Herr Rau! Wir machen Ihnen einen Vorschlag: Sie helfen Jugoslawien und Rumänien und Polen. Sie bauen Wohnungen, Schulen, Krankenhäuser; und Sie sorgen vor allem dafür, daß die Roma, die dort leben, als eigenes Volk anerkannt werden, daß unsere Menschenrechte nicht mehr verletzt werden … Wenn Sie dann in fünf oder zehn Jahren meinen, Sie haben etwas erreicht (Gott segne Sie und helfe Ihnen dabei), dann schauen wir uns gerne alles an und überlegen dann, ob wir freiwillig in solch ein Land gehen.

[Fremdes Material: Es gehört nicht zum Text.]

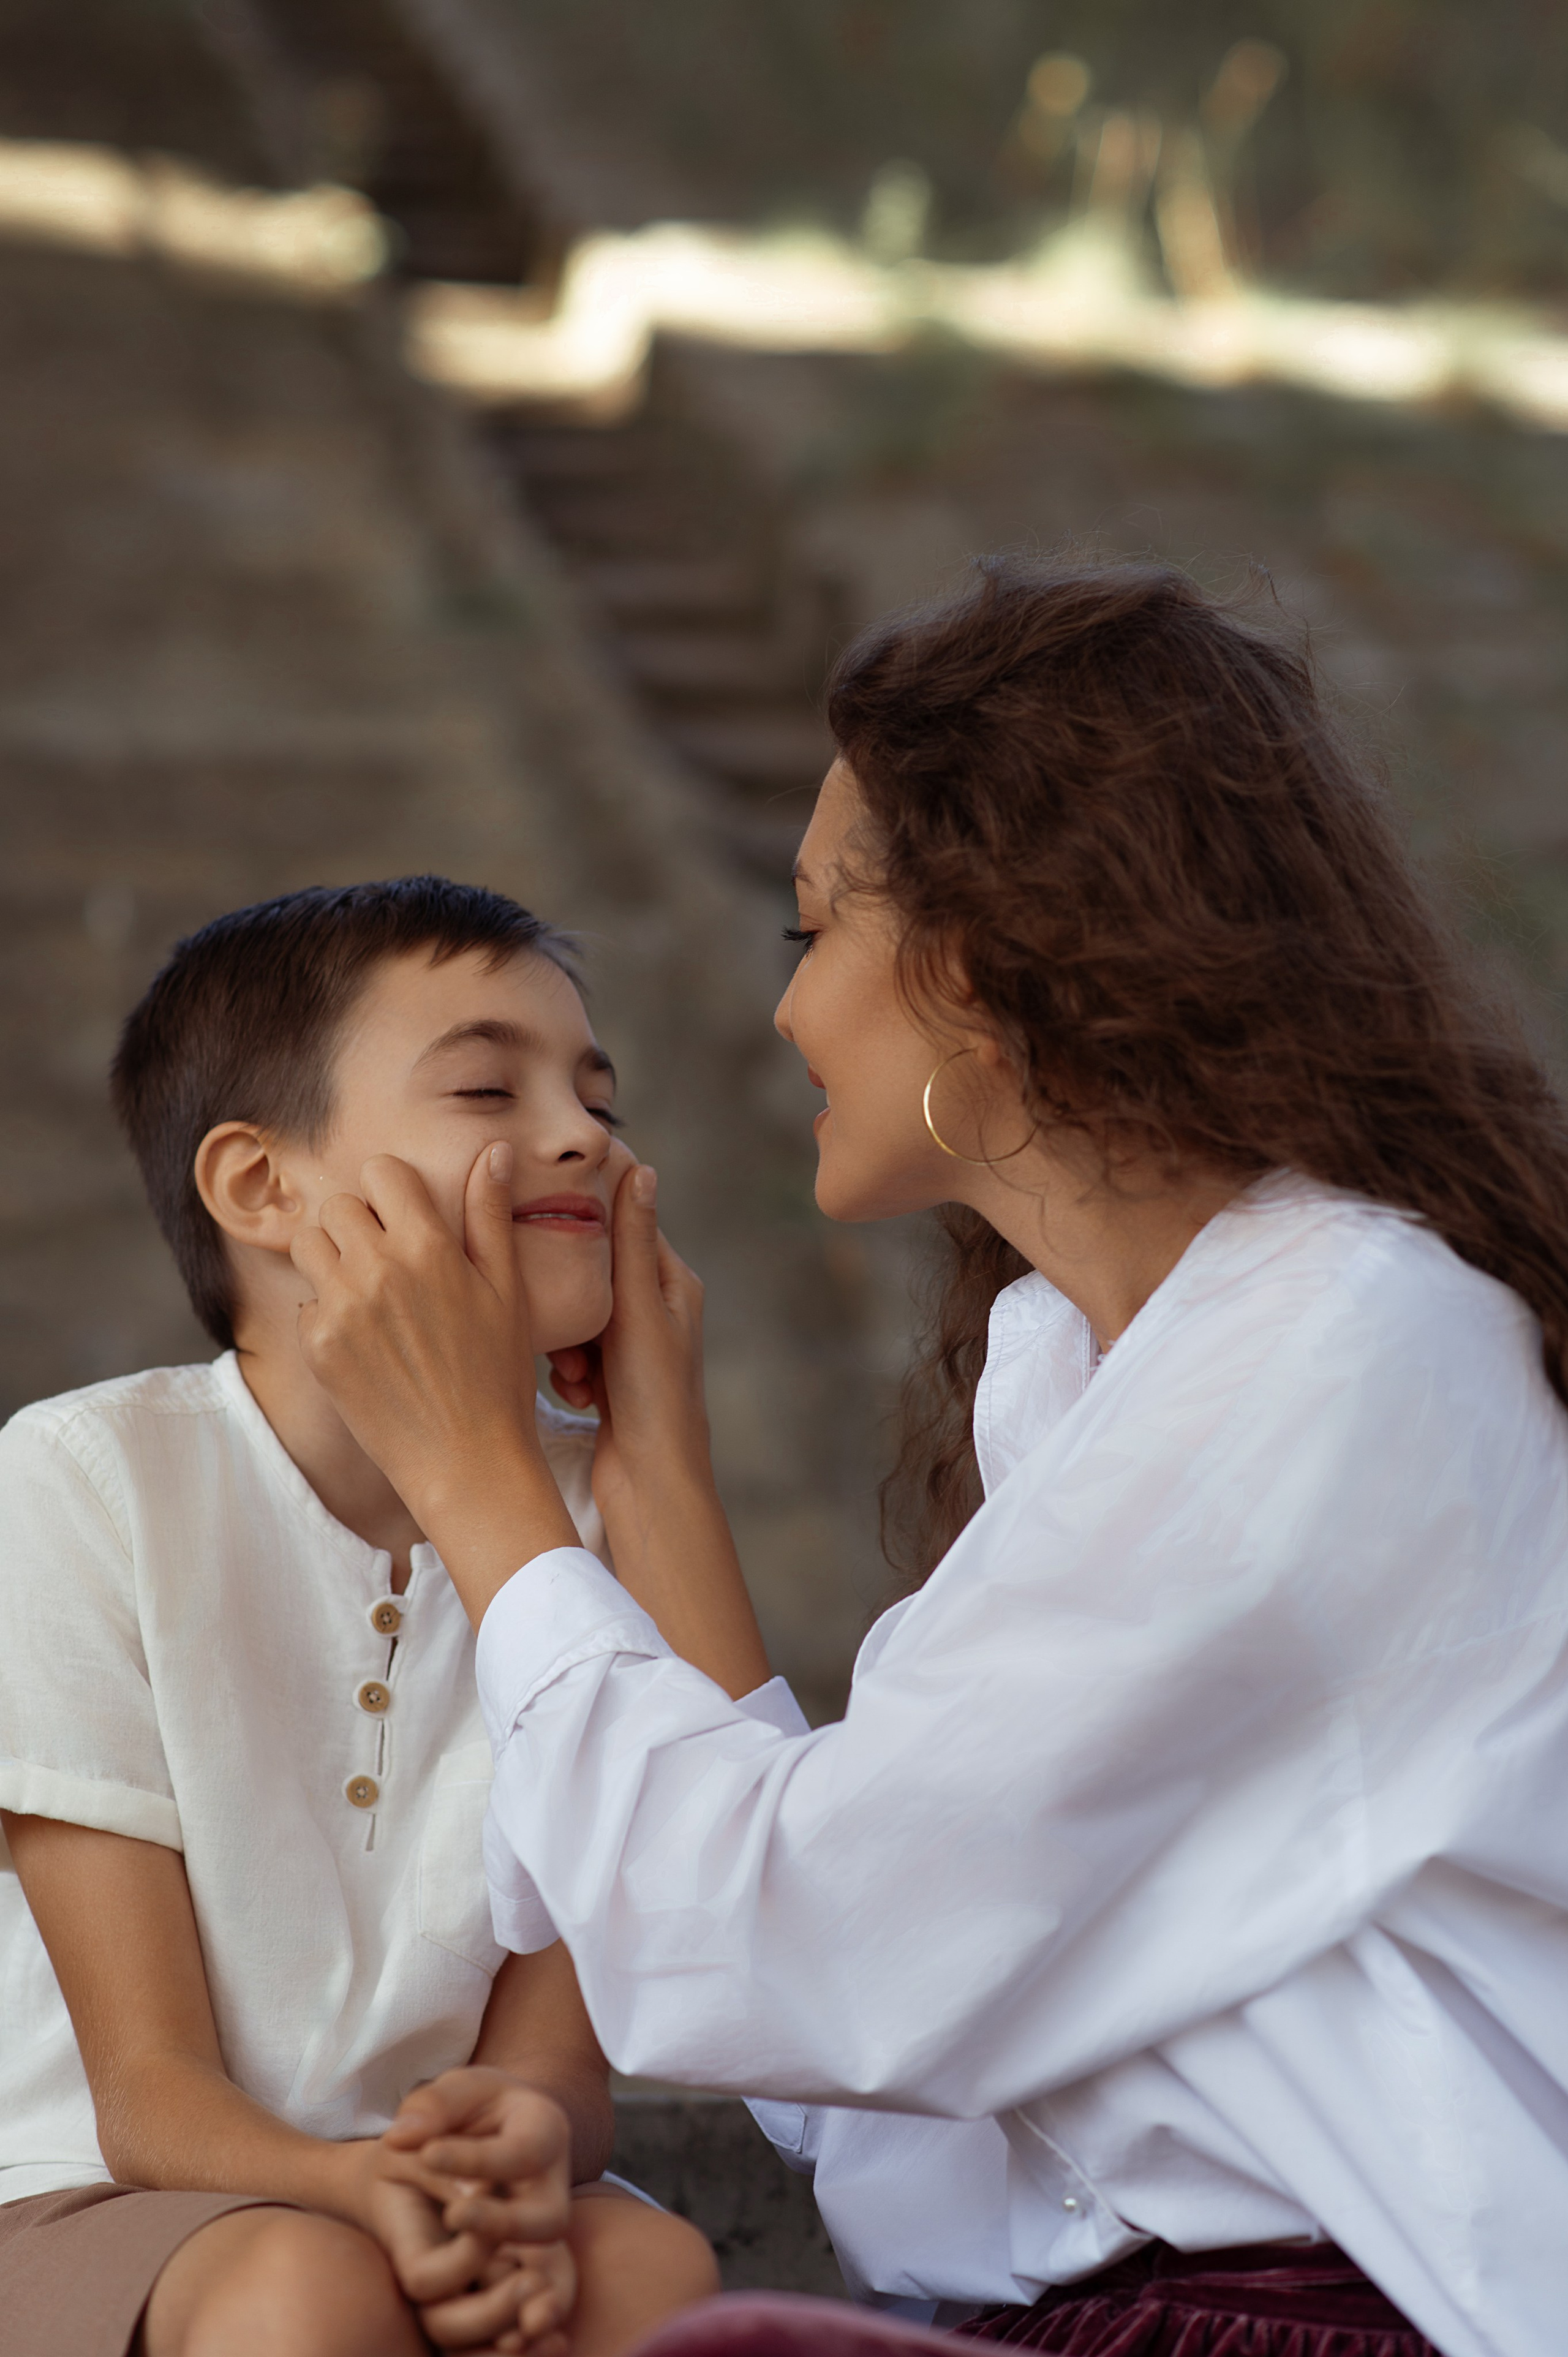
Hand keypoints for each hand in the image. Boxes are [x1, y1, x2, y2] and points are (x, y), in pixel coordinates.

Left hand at [290, 1147, 578, 1615]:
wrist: (467, 1462)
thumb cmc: (499, 1375)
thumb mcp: (508, 1289)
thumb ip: (491, 1215)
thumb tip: (495, 1151)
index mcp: (429, 1247)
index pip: (382, 1172)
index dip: (394, 1189)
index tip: (407, 1215)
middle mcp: (378, 1269)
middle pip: (338, 1205)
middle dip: (361, 1222)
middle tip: (388, 1256)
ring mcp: (342, 1309)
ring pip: (309, 1244)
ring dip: (333, 1257)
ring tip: (368, 1288)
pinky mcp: (319, 1347)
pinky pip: (306, 1302)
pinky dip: (327, 1312)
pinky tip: (365, 1339)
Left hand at [385, 2069, 575, 2352]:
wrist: (483, 2135)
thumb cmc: (466, 2110)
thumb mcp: (452, 2091)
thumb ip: (433, 2104)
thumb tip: (406, 2138)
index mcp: (543, 2131)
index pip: (519, 2153)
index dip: (474, 2159)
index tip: (427, 2152)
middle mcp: (551, 2185)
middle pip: (548, 2219)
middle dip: (504, 2224)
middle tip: (454, 2211)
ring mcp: (538, 2228)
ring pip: (551, 2272)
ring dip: (523, 2294)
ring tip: (488, 2304)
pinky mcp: (524, 2261)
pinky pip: (534, 2297)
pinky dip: (517, 2319)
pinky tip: (503, 2342)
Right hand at [547, 1160, 712, 1497]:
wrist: (651, 1483)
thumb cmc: (653, 1396)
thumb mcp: (639, 1309)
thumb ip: (632, 1242)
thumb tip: (642, 1168)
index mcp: (672, 1284)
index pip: (625, 1230)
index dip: (586, 1228)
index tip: (546, 1221)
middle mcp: (655, 1311)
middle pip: (593, 1276)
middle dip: (571, 1303)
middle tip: (570, 1337)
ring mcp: (631, 1348)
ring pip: (577, 1318)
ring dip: (568, 1345)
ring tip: (574, 1375)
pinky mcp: (610, 1380)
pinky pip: (573, 1355)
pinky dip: (569, 1373)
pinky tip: (574, 1397)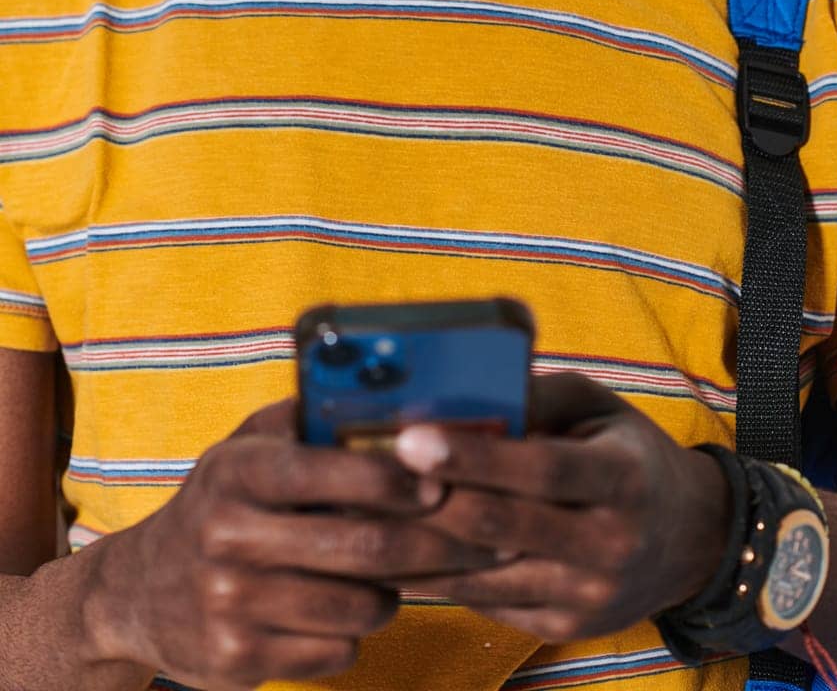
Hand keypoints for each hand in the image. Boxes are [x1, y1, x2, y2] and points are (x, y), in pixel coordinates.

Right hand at [84, 395, 512, 690]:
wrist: (141, 591)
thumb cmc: (224, 501)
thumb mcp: (251, 445)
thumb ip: (314, 419)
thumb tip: (402, 395)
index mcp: (239, 470)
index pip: (333, 471)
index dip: (397, 479)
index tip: (442, 483)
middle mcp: (227, 535)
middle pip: (363, 548)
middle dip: (432, 546)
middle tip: (476, 542)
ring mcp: (228, 603)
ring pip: (359, 606)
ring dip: (394, 593)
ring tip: (394, 575)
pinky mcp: (234, 660)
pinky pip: (336, 652)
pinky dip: (355, 633)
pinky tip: (345, 610)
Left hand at [391, 372, 730, 642]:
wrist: (689, 540)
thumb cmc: (627, 454)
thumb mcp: (597, 407)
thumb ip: (537, 397)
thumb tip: (465, 391)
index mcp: (622, 478)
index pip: (541, 470)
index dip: (475, 456)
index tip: (412, 437)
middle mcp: (610, 543)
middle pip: (502, 528)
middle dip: (428, 502)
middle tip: (363, 477)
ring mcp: (586, 595)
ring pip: (483, 574)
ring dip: (416, 546)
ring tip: (361, 514)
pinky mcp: (563, 626)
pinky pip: (484, 601)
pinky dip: (435, 576)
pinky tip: (394, 548)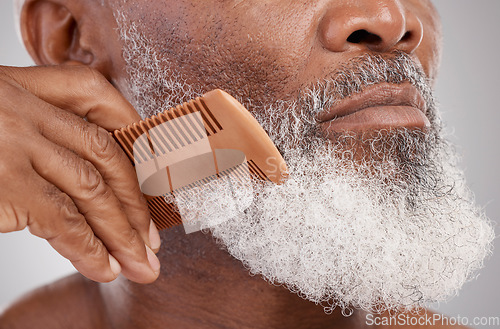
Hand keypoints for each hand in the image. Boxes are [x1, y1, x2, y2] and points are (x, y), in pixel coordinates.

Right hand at [0, 65, 160, 283]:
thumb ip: (37, 130)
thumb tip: (86, 179)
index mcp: (24, 84)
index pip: (99, 98)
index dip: (136, 135)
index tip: (156, 174)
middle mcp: (26, 109)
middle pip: (105, 154)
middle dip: (135, 202)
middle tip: (155, 240)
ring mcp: (15, 145)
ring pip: (92, 189)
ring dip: (123, 233)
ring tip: (143, 265)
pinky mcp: (4, 183)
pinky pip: (61, 220)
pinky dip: (88, 249)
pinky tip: (106, 268)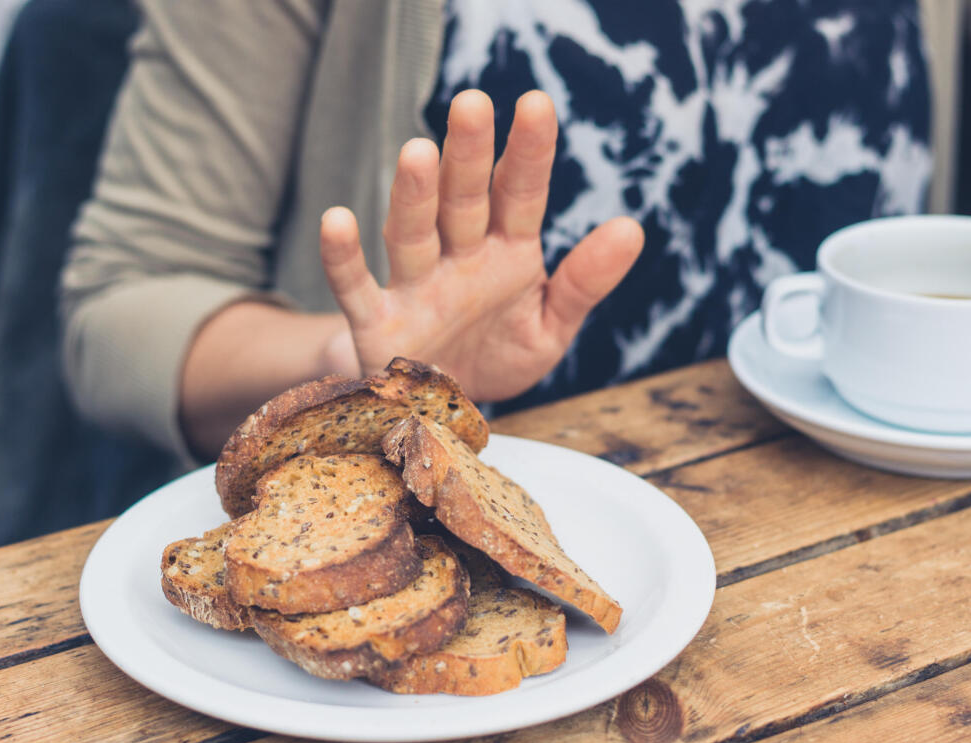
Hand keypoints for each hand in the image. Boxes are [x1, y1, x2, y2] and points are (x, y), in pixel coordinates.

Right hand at [317, 90, 643, 399]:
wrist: (444, 413)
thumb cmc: (499, 354)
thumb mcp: (552, 325)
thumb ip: (586, 281)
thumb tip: (633, 228)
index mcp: (507, 252)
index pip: (520, 193)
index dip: (528, 151)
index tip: (537, 103)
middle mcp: (459, 258)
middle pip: (463, 199)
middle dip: (467, 154)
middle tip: (471, 102)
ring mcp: (416, 287)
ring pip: (413, 232)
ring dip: (414, 194)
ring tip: (416, 151)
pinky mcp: (379, 324)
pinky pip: (356, 287)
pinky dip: (344, 257)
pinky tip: (337, 221)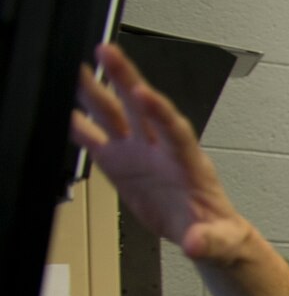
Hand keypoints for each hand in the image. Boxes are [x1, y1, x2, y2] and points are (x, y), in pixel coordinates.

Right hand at [71, 43, 257, 266]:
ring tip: (75, 68)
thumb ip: (208, 240)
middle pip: (141, 108)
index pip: (175, 130)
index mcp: (189, 163)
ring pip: (116, 115)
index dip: (158, 111)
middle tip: (107, 52)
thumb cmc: (217, 231)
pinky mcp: (121, 164)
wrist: (203, 235)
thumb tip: (196, 243)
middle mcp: (161, 149)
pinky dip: (78, 127)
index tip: (143, 92)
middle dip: (125, 79)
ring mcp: (139, 153)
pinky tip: (61, 110)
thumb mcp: (220, 241)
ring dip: (96, 92)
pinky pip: (96, 140)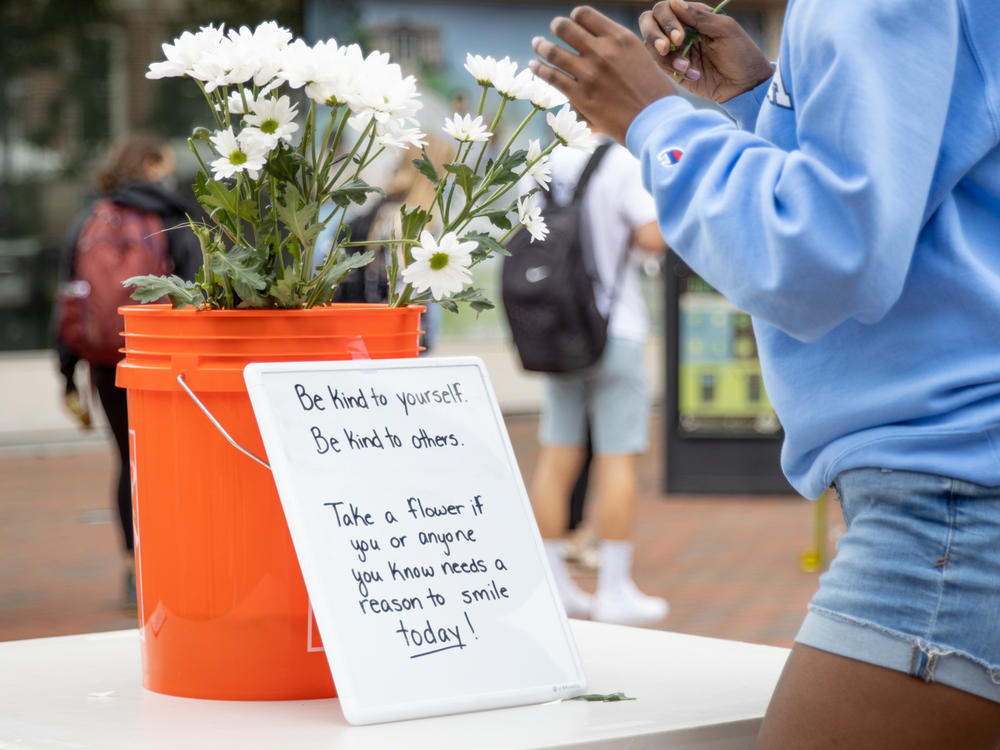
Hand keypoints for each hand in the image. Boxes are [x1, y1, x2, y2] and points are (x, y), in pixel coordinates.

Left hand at [529, 6, 677, 144]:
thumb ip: (618, 50)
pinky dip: (539, 69)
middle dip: (556, 26)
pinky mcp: (580, 96)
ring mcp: (589, 73)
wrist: (656, 121)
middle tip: (552, 29)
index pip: (585, 15)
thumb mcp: (641, 58)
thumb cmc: (654, 93)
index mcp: (619, 37)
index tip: (572, 23)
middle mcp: (602, 51)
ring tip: (537, 44)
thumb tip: (600, 46)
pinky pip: (552, 77)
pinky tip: (534, 65)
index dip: (574, 17)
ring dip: (541, 45)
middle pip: (565, 27)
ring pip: (553, 51)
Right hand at [640, 0, 772, 102]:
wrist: (745, 85)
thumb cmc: (740, 52)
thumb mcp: (725, 30)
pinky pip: (661, 66)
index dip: (667, 20)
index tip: (680, 37)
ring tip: (686, 67)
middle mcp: (680, 30)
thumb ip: (699, 16)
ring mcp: (675, 50)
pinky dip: (673, 70)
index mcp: (692, 16)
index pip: (665, 8)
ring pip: (652, 46)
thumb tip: (674, 3)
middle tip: (667, 48)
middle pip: (649, 22)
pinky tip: (693, 74)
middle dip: (654, 35)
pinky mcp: (673, 70)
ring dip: (666, 57)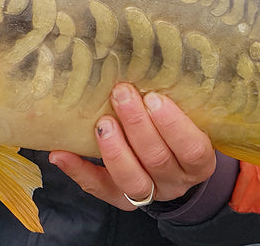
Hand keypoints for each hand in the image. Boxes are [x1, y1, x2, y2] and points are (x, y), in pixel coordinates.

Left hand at [49, 83, 216, 209]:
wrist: (173, 166)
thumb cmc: (178, 131)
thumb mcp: (189, 118)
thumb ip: (174, 101)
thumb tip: (145, 60)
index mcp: (199, 163)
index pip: (192, 149)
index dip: (174, 125)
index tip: (154, 98)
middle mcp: (176, 182)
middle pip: (157, 159)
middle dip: (137, 125)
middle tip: (121, 93)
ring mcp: (149, 193)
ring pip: (132, 179)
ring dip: (114, 150)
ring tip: (102, 123)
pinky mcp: (120, 199)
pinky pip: (99, 189)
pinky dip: (78, 171)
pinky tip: (61, 153)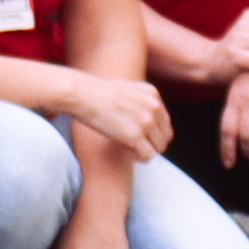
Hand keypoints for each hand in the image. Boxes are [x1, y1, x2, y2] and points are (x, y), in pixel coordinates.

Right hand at [57, 69, 174, 163]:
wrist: (83, 95)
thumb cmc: (98, 94)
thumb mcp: (128, 89)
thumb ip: (142, 101)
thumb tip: (148, 118)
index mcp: (153, 95)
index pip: (165, 122)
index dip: (155, 133)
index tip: (142, 137)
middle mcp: (153, 107)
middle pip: (165, 136)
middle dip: (153, 143)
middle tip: (137, 145)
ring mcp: (145, 122)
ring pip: (159, 148)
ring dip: (147, 151)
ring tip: (133, 150)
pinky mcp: (135, 136)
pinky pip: (149, 156)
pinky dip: (141, 159)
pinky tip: (130, 154)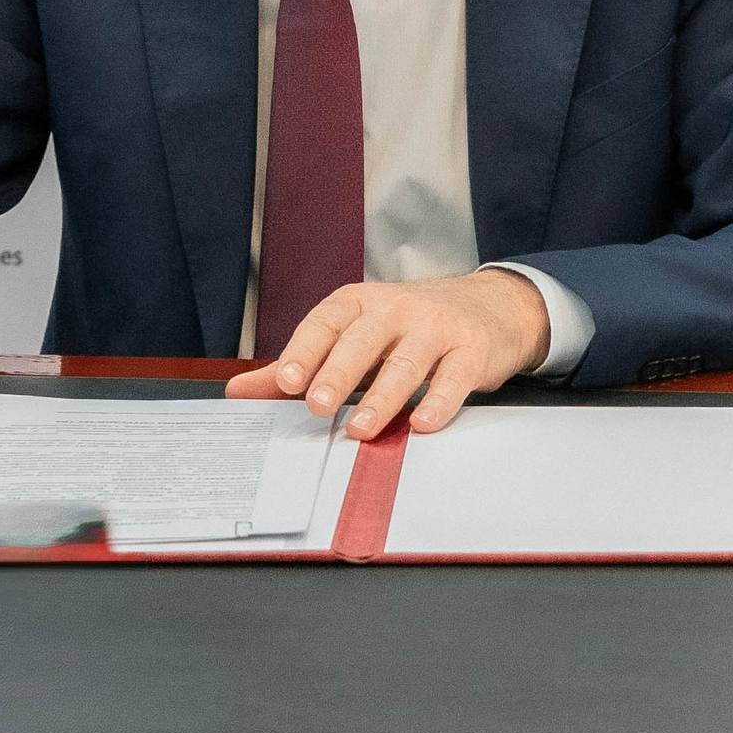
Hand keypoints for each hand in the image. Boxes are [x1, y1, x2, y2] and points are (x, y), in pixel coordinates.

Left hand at [225, 271, 551, 438]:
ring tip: (362, 428)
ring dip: (383, 396)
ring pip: (408, 361)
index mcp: (363, 304)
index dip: (305, 349)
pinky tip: (422, 422)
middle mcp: (399, 309)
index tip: (284, 380)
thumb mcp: (356, 333)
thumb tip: (239, 391)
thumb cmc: (411, 325)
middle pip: (364, 339)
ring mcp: (439, 327)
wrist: (493, 306)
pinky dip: (439, 400)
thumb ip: (301, 364)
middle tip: (317, 405)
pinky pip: (455, 376)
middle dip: (339, 372)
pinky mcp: (472, 349)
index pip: (328, 320)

Oder glauben Sie, daß Sie so mächtig sind, daß wir jetzt gleich dorthin gehen sollen? Glauben Sie, daß Sie in Jugoslawien mehr Macht haben als in Nordrhein-Westfalen? Hier sind Sie der Chef! Und trotzdem glauben Sie, uns noch nicht einmal hier vor Ihren deutschen Landsleuten schützen zu können. Obwohl wir hier viele Freunde haben und unsere Kinder zusammen mit Ihren Kindern in die Kindergärten und die Schulen gehen! Wie wollen Sie uns denn in einem Staat schützen, wo uns niemand mehr kennt und wo Sie keine Macht haben?